After the procedure, Rebecca remained in Robert Wood Johnson University Hospital for two days, and her father, Mike Mahan, stayed there for three days. The pair then recovered at their home for two weeks.
“His kidney started working immediately,” she said.
Rebecca said her father has had kidney disease for many years now. While there are many types of kidney disease, he has IgA, or Berger's disease. According to the Mayo Clinic’s website, IgA nephropathy is a kidney disease that occurs when an antibody called immunoglobulin A (IgA) lodges in the kidneys.
IgA results in local inflammation that may hamper a kidneys' ability to filter waste, excess water and electrolytes from the bloodstream over time.
Kidney disease did not severely begin to effect her father until about two years ago. All the while, their family went on family trips and he was a high school soccer coach.
“Around finals last year, he got really sick,” Rebecca said.

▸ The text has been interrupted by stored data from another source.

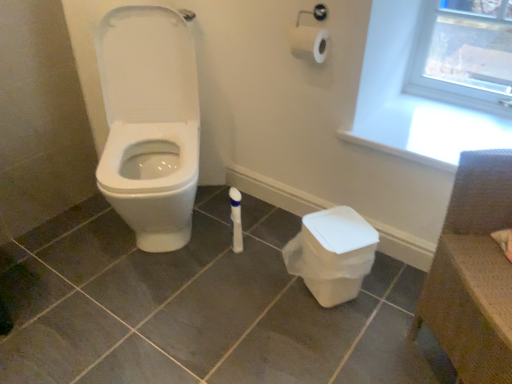
Question: Should I look upward or downward to see white plastic window frame at upper right?

Choices:
 (A) down
 (B) up

Answer: (B)

Question: Is white plastic window frame at upper right far from white plastic potty at lower right?

Choices:
 (A) no
 (B) yes

Answer: (A)

Question: From the image's perspective, is white plastic window frame at upper right located above white plastic potty at lower right?

Choices:
 (A) no
 (B) yes

Answer: (B)

Question: Considering the relative sizes of white plastic window frame at upper right and white plastic potty at lower right in the image provided, is white plastic window frame at upper right smaller than white plastic potty at lower right?

Choices:
 (A) yes
 (B) no

Answer: (B)

Question: Is white plastic window frame at upper right oriented away from white plastic potty at lower right?

Choices:
 (A) no
 (B) yes

Answer: (A)

Question: Can you see white plastic window frame at upper right touching white plastic potty at lower right?

Choices:
 (A) yes
 (B) no

Answer: (B)

Question: Considering the relative positions of white plastic window frame at upper right and white plastic potty at lower right in the image provided, is white plastic window frame at upper right behind white plastic potty at lower right?

Choices:
 (A) yes
 (B) no

Answer: (A)

Question: From the image's perspective, would you say brown woven chair at upper right is positioned over white plastic potty at lower right?

Choices:
 (A) yes
 (B) no

Answer: (A)

Question: Does brown woven chair at upper right have a greater width compared to white plastic potty at lower right?

Choices:
 (A) no
 (B) yes

Answer: (B)

Question: Is the depth of brown woven chair at upper right greater than that of white plastic potty at lower right?

Choices:
 (A) yes
 (B) no

Answer: (B)

Question: From the image's perspective, would you say brown woven chair at upper right is shown under white plastic potty at lower right?

Choices:
 (A) yes
 (B) no

Answer: (B)

Question: Is white plastic potty at lower right a part of brown woven chair at upper right?

Choices:
 (A) yes
 (B) no

Answer: (B)

Question: Is brown woven chair at upper right smaller than white plastic potty at lower right?

Choices:
 (A) yes
 (B) no

Answer: (B)

Question: From the image's perspective, is white plastic window frame at upper right beneath brown woven chair at upper right?

Choices:
 (A) no
 (B) yes

Answer: (A)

When doctors began suggesting that it was in Mike’s best interest to start considering looking for a kidney and proceeding with a kidney transplant, his sister, Rebecca's aunt, stepped up as a donor. In mid-May of this year, she had her last pre-surgery test in which doctors discovered she was not fit to donate because she had kidney stones.
Then, without a second thought, Rebecca volunteered to donate her kidney.
“We went through testing, which took about a month and we found out I was a perfect match,” she said. “Aug. 18 was our date.”
Mike Mahan, Rebecca’s father, said he did not expect her to do this but he also was not shocked when she offered because she is a generous and giving person.
“Our relationship was very good before (the surgery),” he said. “It might be even stronger now as we have another connection.”
He said his life has been changed in ways that he could never have imagined.
“The best way to describe the instant difference in me is that within 24 hours I felt like a cloud was lifted off of me,” Mike said. “As soon as my body accepted the new kidney, it began to rid itself of all the built up toxins from non functioning kidneys. I had been heavily medicated for years and my blood pressure was always extremely high.”
Today, Mike takes almost no medicine for blood pressure and his blood pressure numbers are in the normal range, a number more than 120 over 80 and less than 140 over 90.
Parri Mahan, Rebecca’s mother and Mike’s wife, said when Mike first got home after the surgery, he needed a lot of care. Getting up was a struggle for him because he had staples in his body for several weeks. Slowly, he was able get up more easily on his own.
She mostly helped take care of Mike after the transplant surgery, while Rebecca’s boyfriend of almost six years never left her side.
“From the drive up to the hospital very early on Tuesday mornings until he needed to go to work the following Monday ... He worked from the hospital on his laptop and then back at our house,” Parri said. “He is my hero, along with Rebecca.”
She said she thanks God every day for what Rebecca did for their family. Rebecca was unbelievably strong and determined to see the procedure through, Parri said. She was not surprised, only amazed.
Parri and Mike’s relationship with Rebecca was always great and has continued to grow stronger over the past few months, Parri said. They have spent a lot of time with Rebecca this past summer as they were preparing for the transplant. Then, she said, of course, a lot of time was spent recuperating together.
“It is amazing that a 20-year-(old) was as selfless and caring as she was with her gift to me,” Mike said. “I am a very lucky person.”